• **Extrait de page**:
L'aspect rentier du capitalisme est donc toujours là, sa taille est simplement amplifiée puisque l'assouplissement quantitatif, qui permet d'ajouter du pouvoir d'achat dans l'économie, est appliqué de temps en temps. C'est pourquoi l'assouplissement quantitatif (en tant que stimulateur du côté de l'offre) a été expliqué dans les premiers chapitres au sujet du manque de ressources additionnelles nécessaire à une création de profit durable.

S'il n'y avait pas d'assouplissement quantitatif, le capital en excès continuerait à réclamer son prix et à le détourner de l'économie réelle : la récupération de ressources de l'économie réelle par le capital représentée par les flèches rouges. Le résultat serait que l'économie souffrirait de la spirale de la déflation. Tout simplement, l'argent ne pousse pas sur les arbres : il doit venir de quelque part, et ce second quelque part est évidemment la méthode de l'assouplissement quantitatif (qui arrive toujours après épuisement de l'option endettement, lorsque plus personne ne veut prêter au gouvernement).

La « disparition progressive du rentier » est simplement trop progressive, et sans un cadre temporel bien défini, fixant un moment à partir duquel il n'y aura plus du tout d'intérêt et de rendement, « l'aileron » grandit encore et encore. Et bien sûr, il demande toujours sa part de la nourriture qu'est le nouveau capital. Même des ajouts marginaux deviennent à présent substantiels maintenant que l'aileron est au-dessus de l'économie réelle. La croissance exponentielle du capital est tout simplement trop rapide pour que l'économie réelle suive le rythme.

Comme un toxicomane, sans de nouvelles doses de plus en plus élevées d'assouplissement quantitatif, elle ne peut pas survivre et elle entre vite dans la souffrance atroce du sevrage, la récession et la déflation en étant les symptômes.

L'assouplissement quantitatif ne peut pas se poursuivre éternellement, car cette méthode elle-même amplifie encore le problème. Ce qui se passe au bout du compte, c'est que l'inflation commence à se mettre en place, et elle relève la courbe de l'économie réelle au-dessus de la courbe du capital, ce qui réduit l'aileron : 

L'inflation abaisse le montant nominal du capital en excès par rapport à la taille de l'économie réelle, et donc le besoin d'assouplissement quantitatif est radicalement diminué. Le capital peut dériver ses profits de l'économie réelle avec une petite aide de la dette publique comme auparavant, et le cycle se répète. L'urgence du problème est en partie résolue, mais au prix d'une inflation significative qui pourrait perturber toute l'économie, et la maintenir constitue un autre risque sérieux. Si cela ne marche pas, une hyperinflation peut se développer et détruire l'état avec des conséquences inimaginables.

• **Matériel présenté**:
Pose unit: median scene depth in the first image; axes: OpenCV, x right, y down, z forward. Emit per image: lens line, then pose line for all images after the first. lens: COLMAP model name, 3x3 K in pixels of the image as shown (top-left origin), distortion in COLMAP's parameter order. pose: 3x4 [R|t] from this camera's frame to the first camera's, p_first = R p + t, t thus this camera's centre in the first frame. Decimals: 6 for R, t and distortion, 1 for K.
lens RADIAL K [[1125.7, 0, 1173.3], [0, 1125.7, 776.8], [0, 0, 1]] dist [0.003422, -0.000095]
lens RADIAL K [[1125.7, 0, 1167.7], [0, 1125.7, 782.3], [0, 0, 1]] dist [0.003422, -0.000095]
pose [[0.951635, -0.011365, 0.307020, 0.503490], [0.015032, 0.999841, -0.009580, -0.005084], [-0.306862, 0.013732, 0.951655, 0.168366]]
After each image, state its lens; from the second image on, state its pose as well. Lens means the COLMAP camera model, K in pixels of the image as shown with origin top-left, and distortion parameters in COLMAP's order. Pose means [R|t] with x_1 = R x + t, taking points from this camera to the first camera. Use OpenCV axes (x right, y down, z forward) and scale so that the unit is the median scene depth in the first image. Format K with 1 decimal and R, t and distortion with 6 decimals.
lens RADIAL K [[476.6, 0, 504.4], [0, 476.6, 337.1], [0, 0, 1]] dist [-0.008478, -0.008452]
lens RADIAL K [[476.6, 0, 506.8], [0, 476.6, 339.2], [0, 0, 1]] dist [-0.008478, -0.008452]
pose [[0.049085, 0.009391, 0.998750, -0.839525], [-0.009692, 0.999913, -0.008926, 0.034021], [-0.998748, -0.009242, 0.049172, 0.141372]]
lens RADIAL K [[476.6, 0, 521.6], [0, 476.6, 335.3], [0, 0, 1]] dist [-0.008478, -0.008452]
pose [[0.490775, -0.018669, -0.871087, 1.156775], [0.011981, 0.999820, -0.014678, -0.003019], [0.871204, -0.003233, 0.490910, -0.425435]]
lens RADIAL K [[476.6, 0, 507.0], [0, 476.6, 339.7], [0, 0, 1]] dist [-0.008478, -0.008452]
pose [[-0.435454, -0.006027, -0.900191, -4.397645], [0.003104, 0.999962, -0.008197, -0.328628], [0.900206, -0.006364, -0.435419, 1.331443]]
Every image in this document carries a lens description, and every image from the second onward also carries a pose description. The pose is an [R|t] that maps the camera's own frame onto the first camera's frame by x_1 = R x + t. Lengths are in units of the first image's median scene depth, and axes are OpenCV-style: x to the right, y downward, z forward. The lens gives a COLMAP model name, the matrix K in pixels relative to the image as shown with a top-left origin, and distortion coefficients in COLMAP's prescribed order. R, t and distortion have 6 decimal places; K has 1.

• **Tâche à faire 1**:
Recopiez mot pour mot le passage de l'extrait sur l'assouplissement quantitatif qui commence par « Comme un toxicomane, sans » et se poursuit jusqu'à « étant les symptômes. ».
• **Tâche à faire 2**:
Quels mots distincts se terminant par « flation » figurent dans l'extrait sur l'assouplissement quantitatif ?
Ces enregistrements ont une autre provenance que l'extrait sur l'assouplissement quantitatif.

• **Réponse attendue 1**:
Comme un toxicomane, sans de nouvelles doses de plus en plus élevées d'assouplissement quantitatif, elle ne peut pas survivre et elle entre vite dans la souffrance atroce du sevrage, la récession et la déflation en étant les symptômes.

• **Réponse attendue 2**:
déflation, inflation, hyperinflation